The violence began when Christians slept in the hours after midnight on Friday, September 8, according to Christians familiar with the situation.  “I urge all our communities in the state and the other parts of the country to embrace peace and bring to a stop these painful and unnecessary killings,” said President Buhari, in a statement.

He explained that communities and security agencies in Plateau had taken steps to “pull the state back from the brink of anarchy and senseless killings”, adding that it would be “a painful loss to allow these unsavory acts to return”.

FAMILY DIES 

At least 19 of the Christians killed were members of a Baptist church, while one was a member of a Methodist church, Christians said. Five Christians survived after suffering various injuries. Christians rights activists said at least one entire Christian family was killed in the attack.

“My heart is terribly heavy,” said Reverend Nanchwat Laven, the pastor of Salama Baptist Church. “I haven’t been able to sleep.

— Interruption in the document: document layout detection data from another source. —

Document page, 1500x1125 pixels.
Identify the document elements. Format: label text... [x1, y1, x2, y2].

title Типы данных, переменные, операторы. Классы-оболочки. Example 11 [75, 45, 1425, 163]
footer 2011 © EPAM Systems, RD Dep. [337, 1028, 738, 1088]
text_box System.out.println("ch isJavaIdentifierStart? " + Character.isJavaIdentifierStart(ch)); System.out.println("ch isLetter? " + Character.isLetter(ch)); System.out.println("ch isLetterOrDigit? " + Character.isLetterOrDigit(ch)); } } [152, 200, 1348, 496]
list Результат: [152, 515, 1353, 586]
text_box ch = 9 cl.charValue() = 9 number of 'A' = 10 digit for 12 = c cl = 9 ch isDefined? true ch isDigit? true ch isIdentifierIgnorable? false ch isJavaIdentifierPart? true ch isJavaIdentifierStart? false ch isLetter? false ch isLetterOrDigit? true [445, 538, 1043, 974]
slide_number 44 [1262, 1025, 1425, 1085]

I was called [on the phone] at about 12:00 midnight when the Fulani militia came into the village,” he added in remarks distributed by rights group International Christian Concern.

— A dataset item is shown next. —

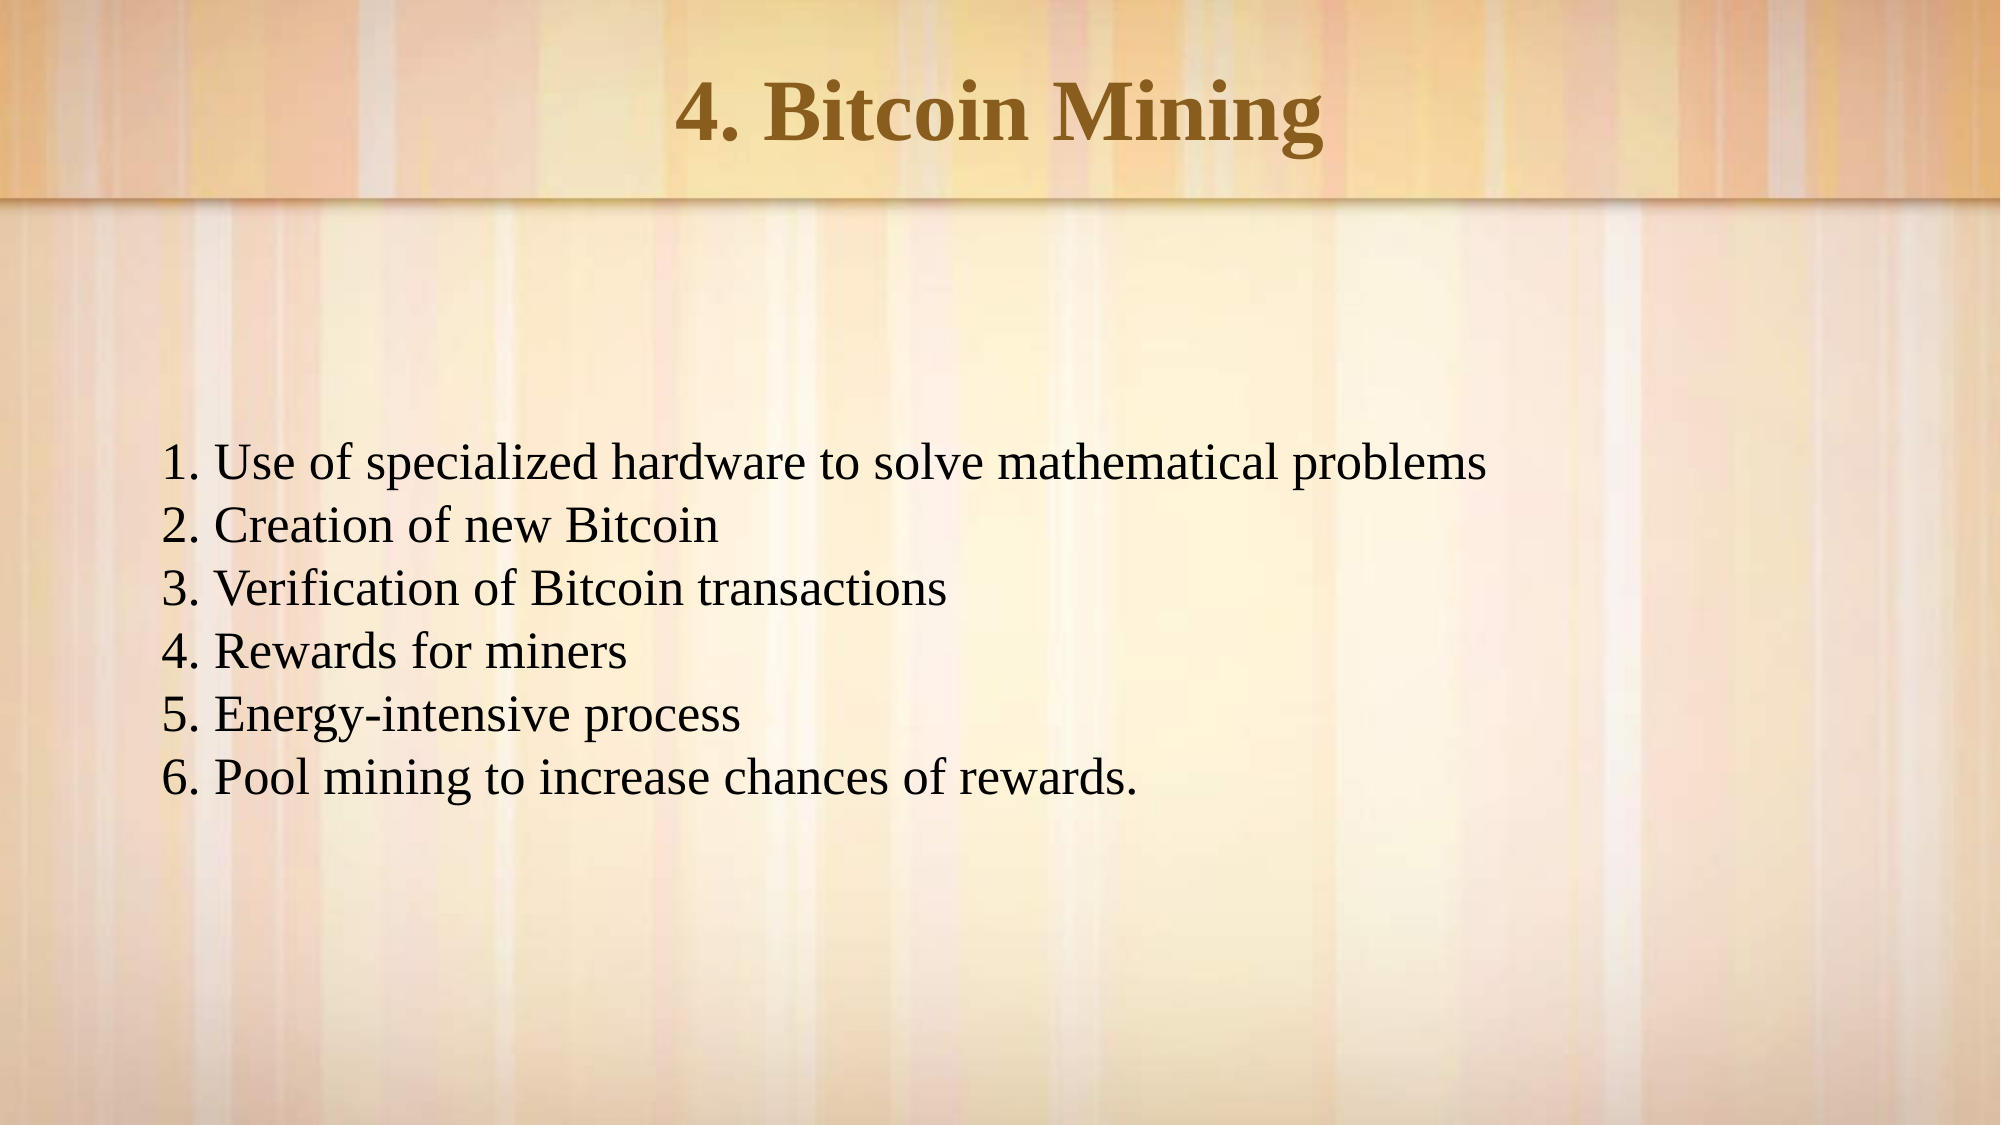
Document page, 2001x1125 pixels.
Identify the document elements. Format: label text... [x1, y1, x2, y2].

title 4. Bitcoin Mining [151, 19, 1849, 192]
text_box 1. Use of specialized hardware to solve mathematical problems 2. Creation of new Bitcoin 3. Verification of Bitcoin transactions 4. Rewards for miners 5. Energy-intensive process 6. Pool mining to increase chances of rewards. [146, 374, 1504, 813]
picture [0, 0, 2001, 1125]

Elsewhere Friday, September 8, news emerged that a Nigerian priest was shot outside of his church by gunmen pretending to be worshipers.

Nigerian media said the priest, Daniel Nwankwo, was shot after an early-morning mass held at Thomas Catholic Church in the town of Ikeja in Nigeria’s southwestern Lagos state.

SECURITY CHALLENGE 

There was no immediate claim of responsibility, but witnesses said the assailants were of ethnic “Igbo background.”

The latest violence means another security challenge for Buhari.

He also faces an eight-year insurgency by militant group Boko Haram in the northeast and attempts to observe a ceasefire in the southern Niger Delta energy hub where militant attacks on oil facilities last year cut crude production by more than a third.

These latest attacks came at a time when Nigeria ranks as the 12th worst nation in the world when it comes to Christian persecution, according to the advocacy group Open Doors’ 2017 World Watch List.